Tetrathiomolybdate versus Trientine in the Initial Treatment of Neurologic Wilson's Disease
- George J. Brewer, Fred Askari, Matthew T. Lorincz, Martha Carlson, Michael Schilsky, Karen J. Kluin, Peter Hedera, Paolo Moretti, John K. Fink, Roberta Tankanow, Robert B. Dick, Julia Sitterly
-
- Journal:
- Progress in Neurotherapeutics and Neuropsychopharmacology / Volume 3 / Issue 1 / January 2008
- Published online by Cambridge University Press:
- 08 June 2007, pp. 153-165
- Print publication:
- January 2008
-
- Article
- Export citation
-
ABSTRACT
Background: The initial treatment of the neurologic presentation of Wilson's disease is problematic. Penicillamine, used for years on most patients, causes neurologic worsening in up to half of such patients, and half of those who worsen never recover. Zinc, ideal for maintenance therapy, is too slow for these acutely ill patients. We have developed tetrathiomolybdate (TM) for this type of patient, and it has worked well in open label studies.

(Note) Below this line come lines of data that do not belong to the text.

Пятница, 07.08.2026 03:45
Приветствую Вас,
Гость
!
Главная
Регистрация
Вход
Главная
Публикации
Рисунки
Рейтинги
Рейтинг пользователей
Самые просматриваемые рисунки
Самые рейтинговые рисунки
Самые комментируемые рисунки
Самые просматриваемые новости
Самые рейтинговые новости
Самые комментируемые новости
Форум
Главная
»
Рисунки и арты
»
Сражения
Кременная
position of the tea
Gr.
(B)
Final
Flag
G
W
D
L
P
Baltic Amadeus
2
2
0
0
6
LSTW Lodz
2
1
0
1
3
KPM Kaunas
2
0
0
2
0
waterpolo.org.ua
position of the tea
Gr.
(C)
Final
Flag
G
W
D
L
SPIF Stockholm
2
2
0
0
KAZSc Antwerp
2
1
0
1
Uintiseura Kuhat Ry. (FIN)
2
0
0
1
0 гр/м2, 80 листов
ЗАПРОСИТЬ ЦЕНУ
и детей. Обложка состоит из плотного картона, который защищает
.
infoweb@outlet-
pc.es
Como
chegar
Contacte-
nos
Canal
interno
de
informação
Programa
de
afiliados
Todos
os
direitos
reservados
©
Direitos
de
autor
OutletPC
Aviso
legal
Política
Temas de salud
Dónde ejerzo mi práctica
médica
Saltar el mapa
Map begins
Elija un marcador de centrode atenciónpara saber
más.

Trientine, another anticopper drug on the market approved for penicillamine intolerant patients, had not been tried in this type of patient. Here, we report on a double blind trial of TM versus trientine in the neurologically presenting Wilson's disease patient. Design and Methods: The study was a double blind design in which patients received either TM plus zinc, or trientine plus zinc, for 8 weeks
This study was originally published in reference 1. Patients were accepted if they presented with neurologic symptoms from Wilson's disease, if they had not been treated longer than 4 weeks with penicillamine or trientine. Patients were followed in the hospital for the 8 weeks of treatment with weekly semiquantitative neurologic and speech examinations, to evaluate possible neurologic worsening. They also had blood and urine studies done weekly. At discharge from hospital they were continued on zinc maintenance therapy, and returned at yearly intervals for 3 years for further evaluation. Results: Twenty-three patients were entered into the trientine arm and 6 reached criteria for neurologic deterioration, while 25 patients were entered into the TM arm and only 1 deteriorated (p < 0.05). One patient on trientine had an adverse event while 7 on TM had adverse events. All adverse events were mild. Four patients in the trientine arm died during follow-up, 3 having shown initial neurologic deterioration, 2 patients in the TM arm died. In those patients who did not deteriorate or die, neurologic and speech recovery over 3 years was good. Interpretation: TM is a superior choice to trientine for the initial therapy of neurologic Wilson's disease.